### Supplied entries
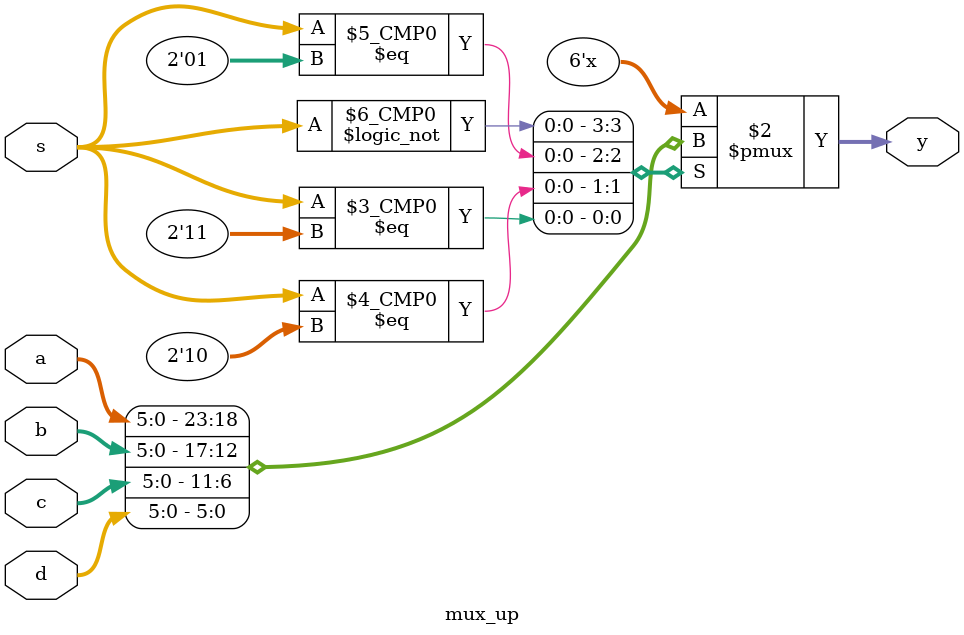
<source format=v>
`timescale 1ns / 1ps
module mux_up(a,b,c,d,s,y);
input [5:0]a,b,c,d;
input [1:0]s;
output [5:0]y;
reg [5:0]y;
always @(a,b,c,d)
begin
case(s)
2'b00:y=a;
2'b01:y=b;
2'b10:y=c;
2'b11:y=d;
default:y=1;
endcase
end
endmodule

</source>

### Task statement
Please transcribe each entry exactly and exclude any image it contains.

### Task solution
<source format=v>
`timescale 1ns / 1ps
module mux_up(a,b,c,d,s,y);
input [5:0]a,b,c,d;
input [1:0]s;
output [5:0]y;
reg [5:0]y;
always @(a,b,c,d)
begin
case(s)
2'b00:y=a;
2'b01:y=b;
2'b10:y=c;
2'b11:y=d;
default:y=1;
endcase
end
endmodule

</source>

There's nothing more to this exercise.